The Cut Decision Is the Most Expensive Decision in a Sawmill
Every log that reaches the headrig presents a decision: how to cut it. The sawyer evaluates the log’s diameter, length, taper, sweep, crook, and visible defects, then chooses an opening face and a cut pattern. This decision is made in seconds and repeated hundreds of times per shift.
It is also the single biggest determinant of a sawmill’s profitability. A 16-inch, 12-foot Red Oak log might yield 120 board feet with one cut pattern or 140 board feet with another. Multiply that 20 board foot difference across every log, every day, and the financial impact is enormous.
Most sawyers are skilled professionals who make good decisions through years of experience. But even the best sawyer cannot mentally model every possible cut pattern for every log and select the one that maximizes yield. That is a computational problem, and it is exactly where AI excels.
How Cut Optimization Works
AI cut optimization analyzes each log’s geometry and defect profile, then evaluates thousands of possible cut patterns to find the one that maximizes usable lumber output. The process works in four steps:
- Log profiling: The system captures the log’s dimensions — small-end diameter, large-end diameter, length, and any sweep or crook. On operations with scanning equipment, this happens automatically. On smaller mills, the sawyer enters dimensions manually or the system uses scaling data from the log deck.
- Defect mapping: Visible defects — knots, splits, bark inclusions, rot — are noted with their approximate location. The optimizer avoids placing high-grade cuts through defect zones.
- Pattern evaluation: The algorithm evaluates cant-and-board combinations, considering target board dimensions, kerf width, saw accuracy, and minimum board width. For a 16-inch log, there may be 500+ viable cut patterns.
- Optimization: The system ranks patterns by total board foot yield, grade yield (weighting higher-grade boards more heavily), or order fulfillment (prioritizing dimensions that fill open customer orders). The sawyer receives the recommended pattern.
Why 8-15% Improvement Is Realistic
The claim of 8-15% yield improvement sounds dramatic, but it is well-supported by both academic research and field results. Here is why the gains are this large:
Taper Optimization
Logs taper from butt to tip. A sawyer typically sets the opening face based on the small-end diameter, which is conservative and safe. An optimizer can account for taper by adjusting cut positions along the length of the log, capturing board feet from the larger butt section that a uniform cut pattern misses. On logs with significant taper, this alone can add 5-10% more yield.

▶ **RECORD EXTRACTS**:
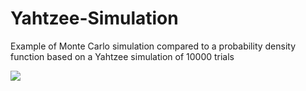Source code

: # Yahtzee-Simulation
<p>Example of Monte Carlo simulation compared to a probability density function based on a Yahtzee simulation of 10000 trials</p>
<img src=https://github.com/user-attachments/assets/005a82f4-1f4b-4bb1-9dc9-a8ea0d6b8424>
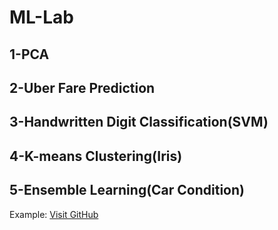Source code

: # ML-Lab
## 1-PCA
## 2-Uber Fare Prediction
## 3-Handwritten Digit Classification(SVM)
## 4-K-means Clustering(Iris)
## 5-Ensemble Learning(Car Condition)
Example: [Visit GitHub](https://github.com "Click to visit GitHub")
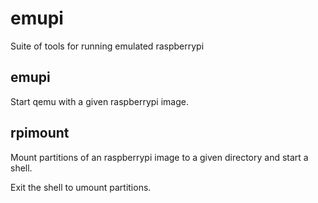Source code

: # emupi

Suite of tools for running emulated raspberrypi

## emupi

Start qemu with a given raspberrypi image.

## rpimount

Mount partitions of an raspberrypi image to a given directory and
start a shell.

Exit the shell to umount partitions.

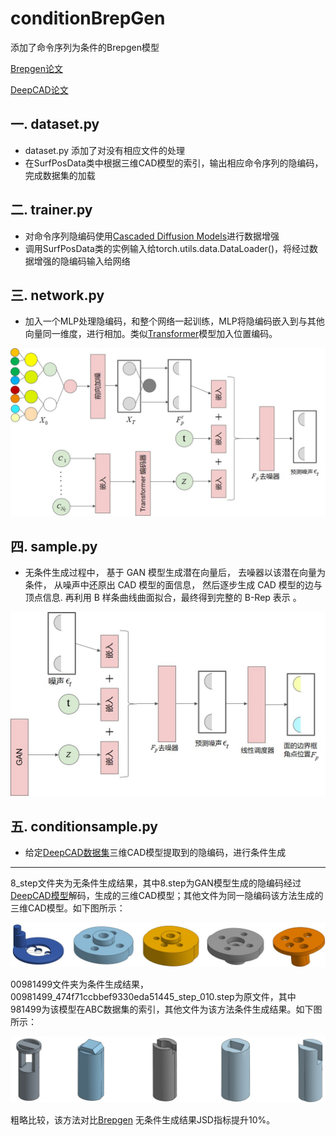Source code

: # conditionBrepGen

添加了命令序列为条件的Brepgen模型

[Brepgen论文](https://github.com/samxuxiang/BrepGen)

[DeepCAD论文](https://github.com/ChrisWu1997/DeepCAD)

## 一. dataset.py

- dataset.py 添加了对没有相应文件的处理
- 在SurfPosData类中根据三维CAD模型的索引，输出相应命令序列的隐编码，完成数据集的加载

## 二. trainer.py

- 对命令序列隐编码使用[Cascaded Diffusion Models](https://arxiv.org/abs/2106.15282)进行数据增强
- 调用SurfPosData类的实例输入给torch.utils.data.DataLoader()，将经过数据增强的隐编码输入给网络

## 三. network.py

- 加入一个MLP处理隐编码，和整个网络一起训练，MLP将隐编码嵌入到与其他向量同一维度，进行相加。类似[Transformer](https://arxiv.org/abs/1706.03762)模型加入位置编码。

![图片1](resources/图片1.jpg)

## 四. sample.py

- 无条件生成过程中， 基于 GAN 模型生成潜在向量后， 去噪器以该潜在向量为条件， 从噪声中还原出 CAD 模型的面信息， 然后逐步生成 CAD 模型的边与顶点信息. 再利用 B 样条曲线曲面拟合，最终得到完整的 B-Rep 表示 。

![图片3](resources/图片3.jpg)

## 五. conditionsample.py

- 给定[DeepCAD数据集](https://github.com/ChrisWu1997/DeepCAD)三维CAD模型提取到的隐编码，进行条件生成

---

8_step文件夹为无条件生成结果，其中8.step为GAN模型生成的隐编码经过[DeepCAD模型](https://github.com/ChrisWu1997/DeepCAD)解码，生成的三维CAD模型；其他文件为同一隐编码该方法生成的三维CAD模型。如下图所示：

![图片4](resources/图片4.jpg)

00981499文件夹为条件生成结果，00981499_474f71ccbbef9330eda51445_step_010.step为原文件，其中981499为该模型在ABC数据集的索引，其他文件为该方法条件生成结果。如下图所示：

![图片5](resources/图片5.jpg)

粗略比较，该方法对比[Brepgen](https://github.com/samxuxiang/BrepGen) 无条件生成结果JSD指标提升10%。
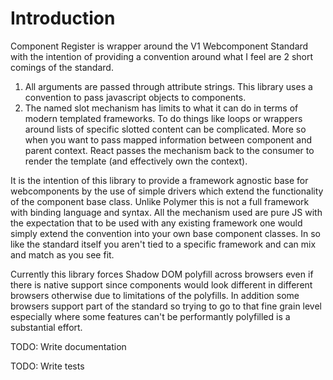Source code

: Introduction
============

Component Register is wrapper around the V1 Webcomponent Standard with the intention of providing a convention around what I feel are 2 short comings of the standard.

1.  All arguments are passed through attribute strings. This library uses a convention to pass javascript objects to components.
2.  The named slot mechanism has limits to what it can do in terms of modern templated frameworks. To do things like loops or wrappers around lists of specific slotted content can be complicated. More so when you want to pass mapped information between component and parent context. React passes the mechanism back to the consumer to render the template (and effectively own the context).

It is the intention of this library to provide a framework agnostic base for webcomponents by the use of simple drivers which extend the functionality of the component base class.  Unlike Polymer this is not a full framework with binding language and syntax.  All the mechanism used are pure JS with the expectation that to be used with any existing framework one would simply extend the convention into your own base component classes. In so like the standard itself you aren't tied to a specific framework and can mix and match as you see fit.

Currently this library forces Shadow DOM polyfill across browsers even if there is native support since components would look different in different browsers otherwise due to limitations of the polyfills. In addition some browsers support part of the standard so trying to go to that fine grain level especially where some features can't be performantly polyfilled is a substantial effort.

TODO: Write documentation

TODO: Write tests
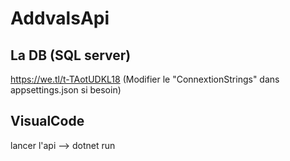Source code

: # AddvalsApi

## La DB (SQL server)
https://we.tl/t-TAotUDKL18
(Modifier le "ConnextionStrings" dans appsettings.json si besoin)


## VisualCode
lancer l'api --> dotnet run




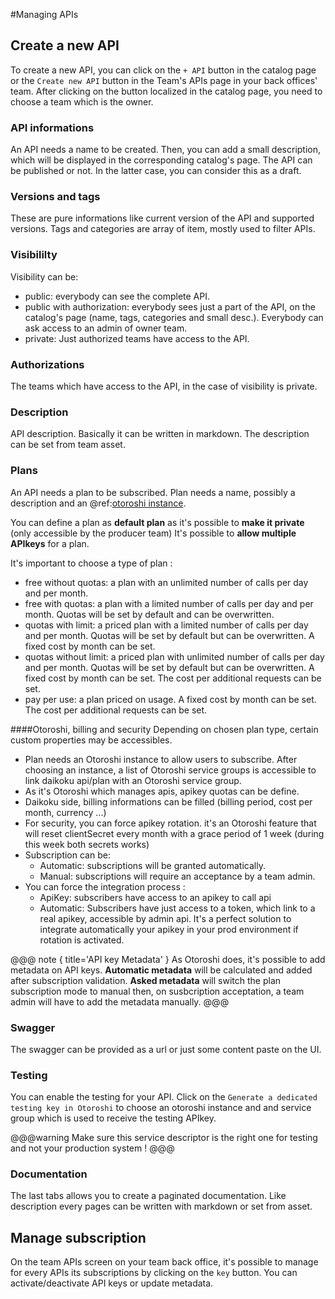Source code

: #Managing APIs

## Create a new API
To create a new API, you can click on the `+ API` button in the catalog page or the `Create new API` button in the Team's APIs page in your back offices' team.
After clicking on the button localized in the catalog page, you need to choose a team which is the owner.

### API informations
An API needs a name to be created.
Then, you can add a small description, which will be displayed in the corresponding catalog's page.
The API can be published or not. In the latter case, you can consider this as a draft.

### Versions and tags
These are pure informations like current version of the API and supported versions.
Tags and categories are array of item, mostly used to filter APIs.

### Visibililty
Visibility can be:

* public: everybody can see the complete API.
* public with authorization: everybody sees just a part of the API, on the catalog's page (name, tags, categories and small desc.). Everybody can ask access to an admin of owner team.
* private: Just authorized teams have access to the API.

### Authorizations
The teams which have access to the API, in the case of visibility is private.

### Description
API description. Basically it can be written in markdown.
The description can be set from team asset.

### Plans
An API needs a plan to be subscribed.
Plan needs a name, possibly a description and an @ref:[otoroshi instance](../tenantusage/1-otoroshi.md).

You can define a plan as **default plan** as it's possible to **make it private** (only accessible by the producer team)
It's possible to **allow multiple APIkeys** for a plan.

It's important to choose a type of plan :

* free without quotas: a plan with an unlimited number of calls per day and per month.
* free with quotas: a plan with a limited number of calls per day and per month. Quotas will be set by default and can be overwritten.
* quotas with limit: a priced plan with a limited number of calls per day and per month. Quotas will be set by default but can be overwritten. A fixed cost by month can be set. 
* quotas without limit: a priced plan with unlimited number of calls per day and per month. Quotas will be set by default but can be overwritten. A fixed cost by month can be set. The cost per additional requests can be set.
* pay per use: a plan priced on usage. A fixed cost by month can be set. The cost per additional requests can be set.

####Otoroshi, billing and security
Depending on chosen plan type, certain custom properties may be accessibles.

- Plan needs an Otoroshi instance to allow users to subscribe. After choosing an instance, a list of Otoroshi service groups is accessible to link daikoku api/plan with an Otoroshi service group.
- As it's Otoroshi which manages apis, apikey quotas can be define.
- Daikoku side, billing informations can be filled (billing period, cost per month, currency ...)
- For security, you can force apikey rotation. it's an Otoroshi feature that will reset clientSecret every month with a grace period of 1 week (during this week both secrets works)
- Subscription can be: 
  * Automatic: subscriptions will be granted automatically.
  * Manual: subscriptions will require an acceptance by a team admin.
- You can force the integration process :
  * ApiKey: subscribers have access to an apikey to call api
  * Automatic: Subscribers have just access to a token, which link to a real apikey,  accessible by admin api. It's a perfect solution to integrate automatically your apikey in your prod environment if rotation is activated.

@@@ note { title='API key Metadata' }
As Otoroshi does, it's possible to add metadata on API keys. __Automatic metadata__ will be calculated and added after subscription validation. __Asked metadata__ will switch the plan subscription mode to manual then, on susbcription acceptation, a team admin will have to add the metadata manually. 
@@@

### Swagger
The swagger can be provided as a url or just some content paste on the UI.

### Testing
You can enable the testing for your API.
Click on the `Generate a dedicated testing key in Otoroshi` to choose an otoroshi instance and and service group which is used to receive the testing APIkey.

@@@warning
Make sure this service descriptor is the right one for testing and not your production system !
@@@

### Documentation
The last tabs allows you to create a paginated documentation. Like description every pages can be written with markdown or set from asset.

## Manage subscription

On the team APIs screen on your team back office, it's possible to manage for every APIs its subscriptions by clicking on the `key` button.
You can activate/deactivate API keys or update metadata.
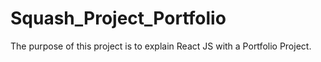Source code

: # Squash_Project_Portfolio
The purpose of this project is to explain React JS with a Portfolio Project.
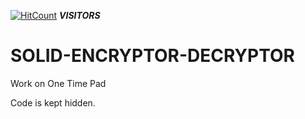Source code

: [![HitCount](http://hits.dwyl.io/D-E-F-E-A-TSOLID-ENCRYPTOR-DECRYPTOR.svg)](http://hits.dwyl.io/D-E-F-E-A-T/SOLID-ENCRYPTOR-DECRYPTOR
) ***VISITORS***


# SOLID-ENCRYPTOR-DECRYPTOR
Work on One Time Pad

Code is kept hidden.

▶ **PROMPT**: What steps does the text on sawmill cut optimization give for how the process works?

▶ **RESULT OF THE EXERCISE**:
- Log profiling
- Defect mapping
- Pattern evaluation
- Optimization